Rendered chart images:
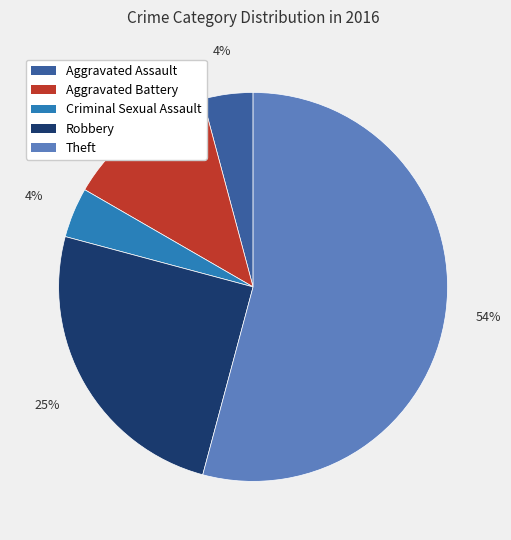

Does any single category account for the majority?

Yes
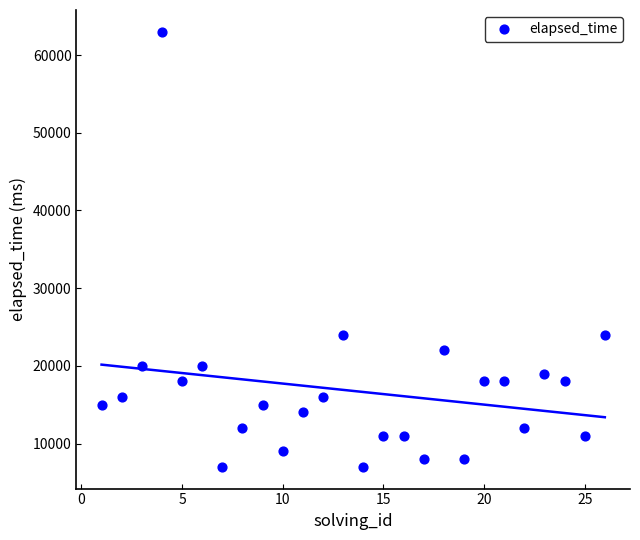

What is the range of X values (max minus min)?

25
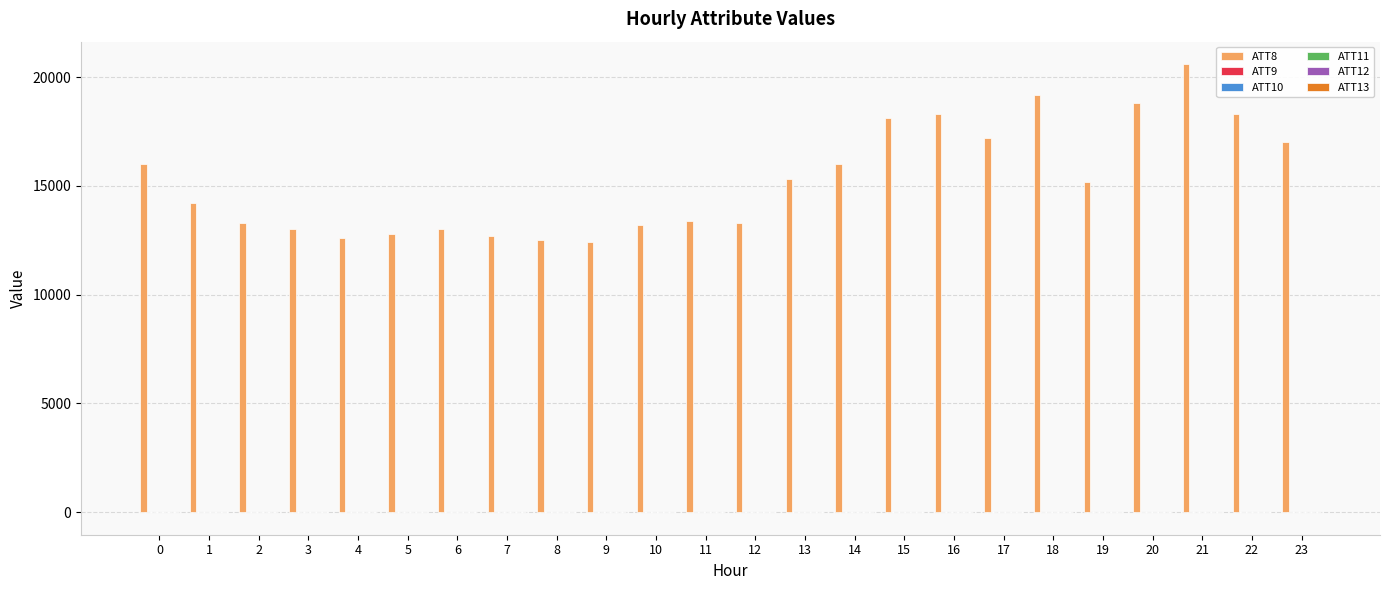

Which series has the largest range (max minus min)?

ATT8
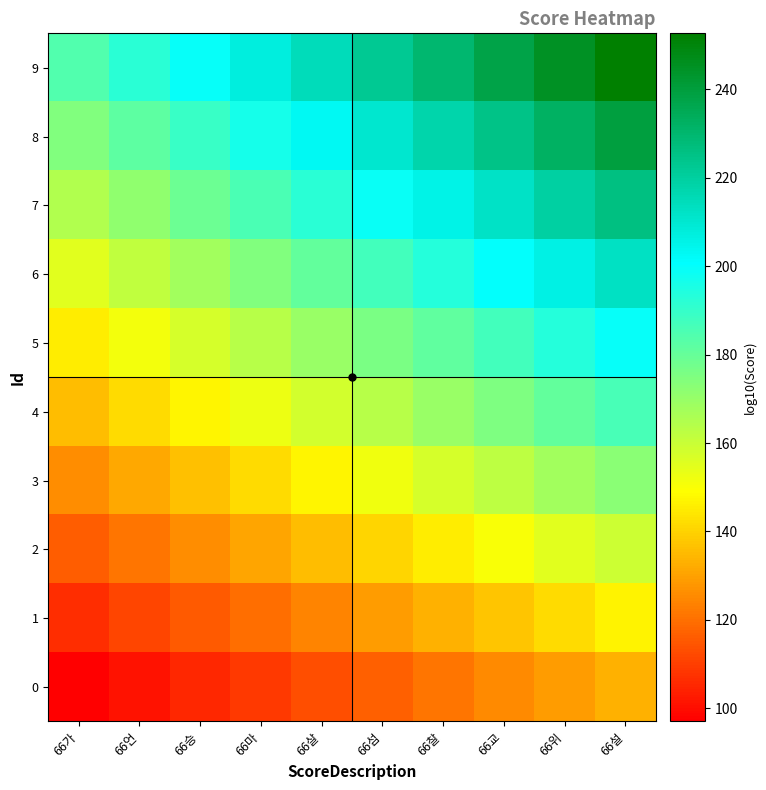

What is the smallest value displayed?

97.0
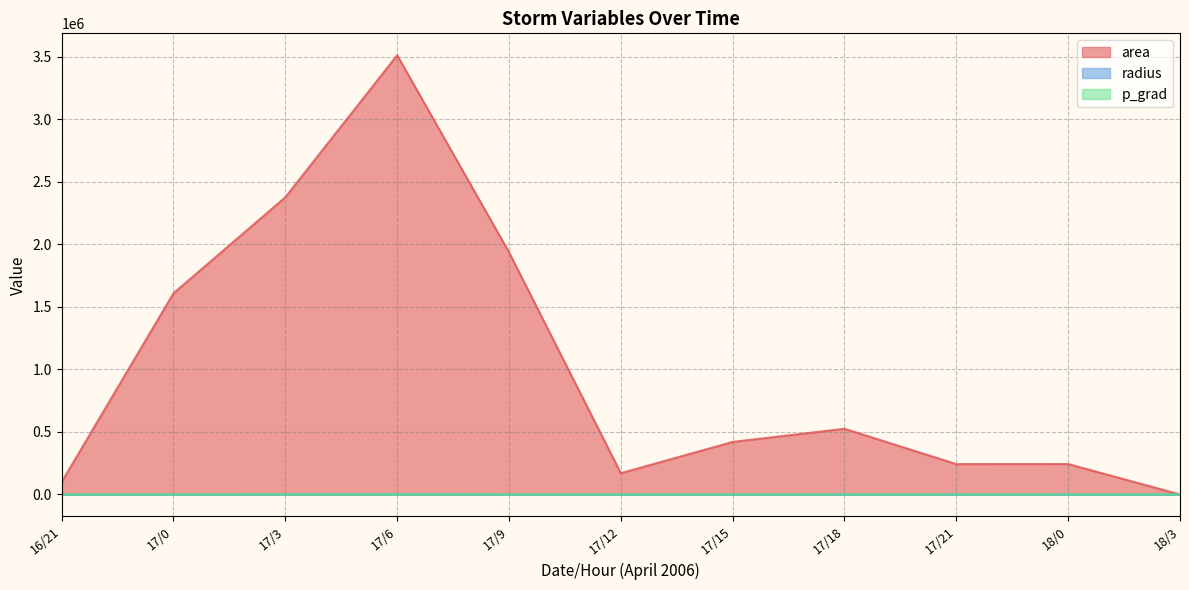

The value of radius at 17/6 is 651.0. True or false?

False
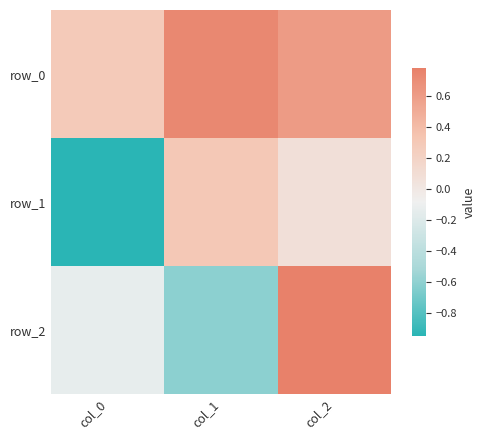

Is it true that row_1 equals -1.7 at col_0?

False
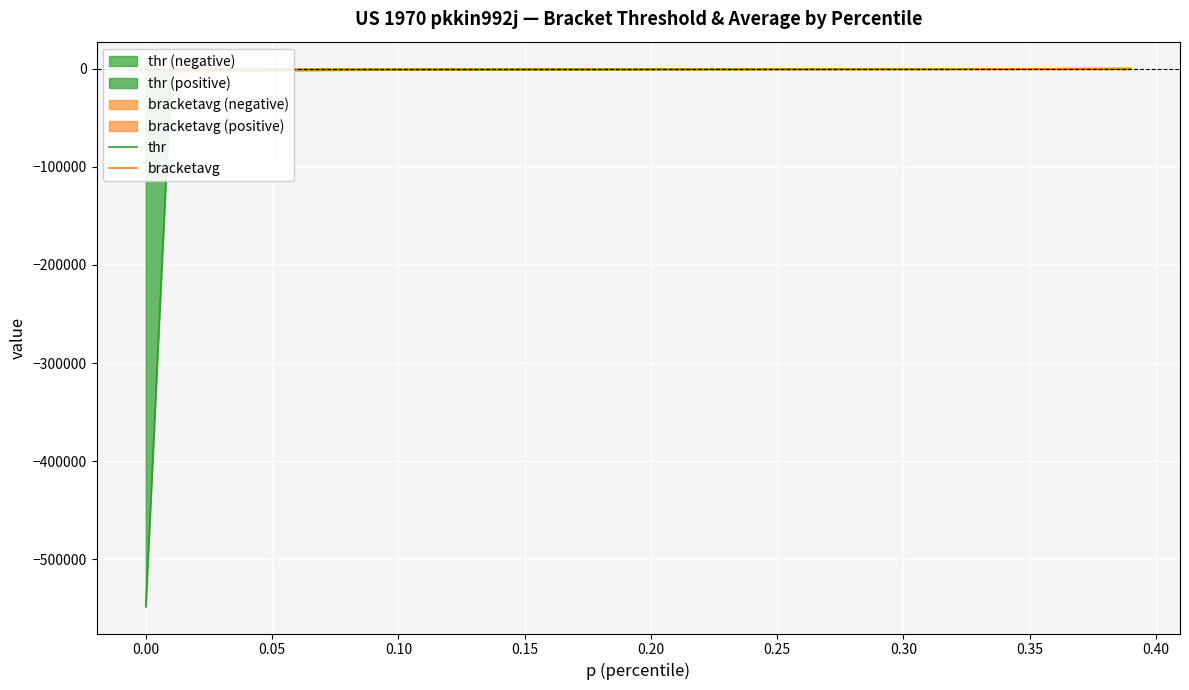

What is the minimum value for thr?

-548472.8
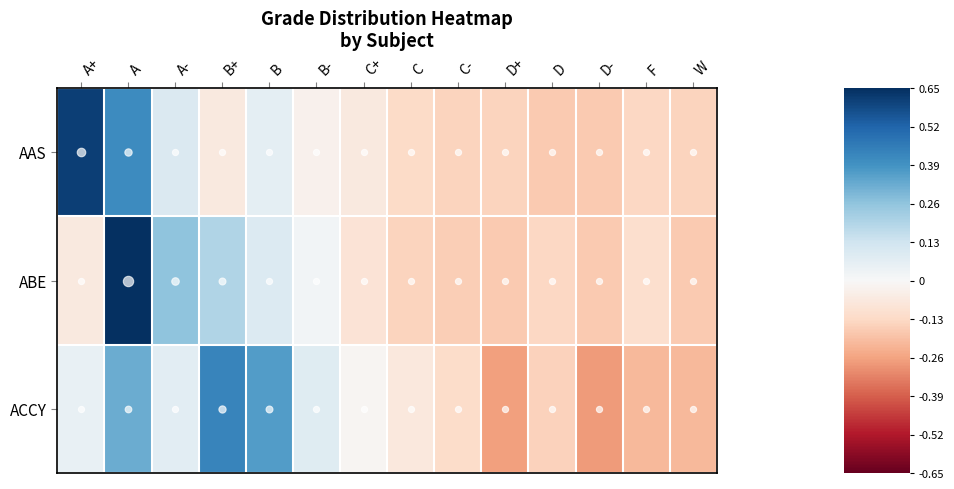

What is the minimum value shown in the chart?

-0.3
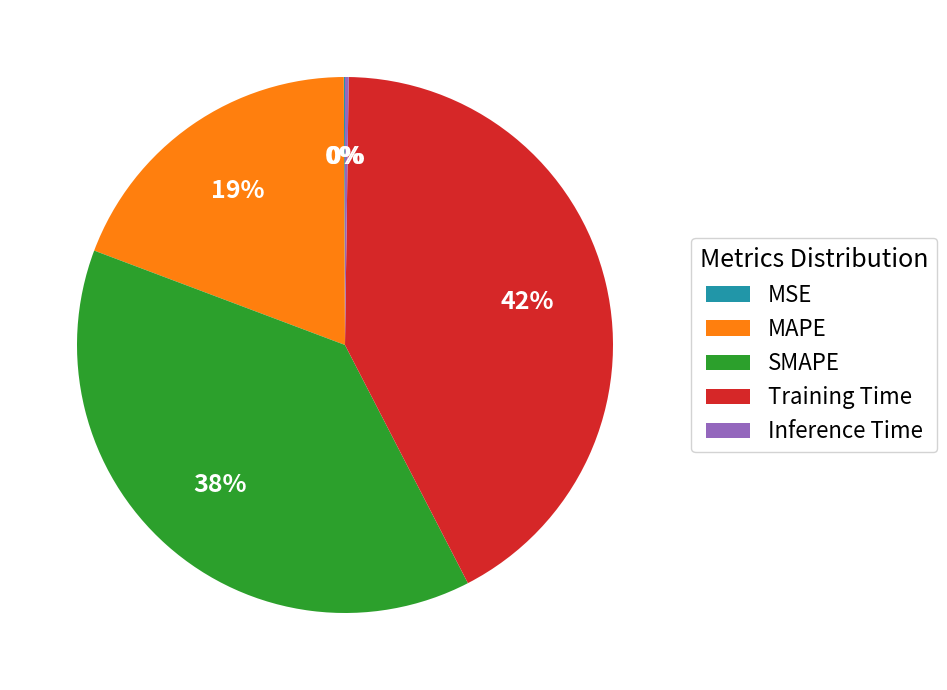

To the nearest percent, what is the average slice percentage?

20%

YOUR TASK: Pull every line of text from all of the records above, word for word, and leave the pictures out.

SOLUTION TO THE PROBLEM:
Does any single category account for the majority?

Yes

What is the range of X values (max minus min)?

25

Which series has the largest range (max minus min)?

ATT8

What is the smallest value displayed?

97.0

The value of radius at 17/6 is 651.0. True or false?

False

Is it true that row_1 equals -1.7 at col_0?

False

What is the minimum value for thr?

-548472.8

What is the minimum value shown in the chart?

-0.3

To the nearest percent, what is the average slice percentage?

20%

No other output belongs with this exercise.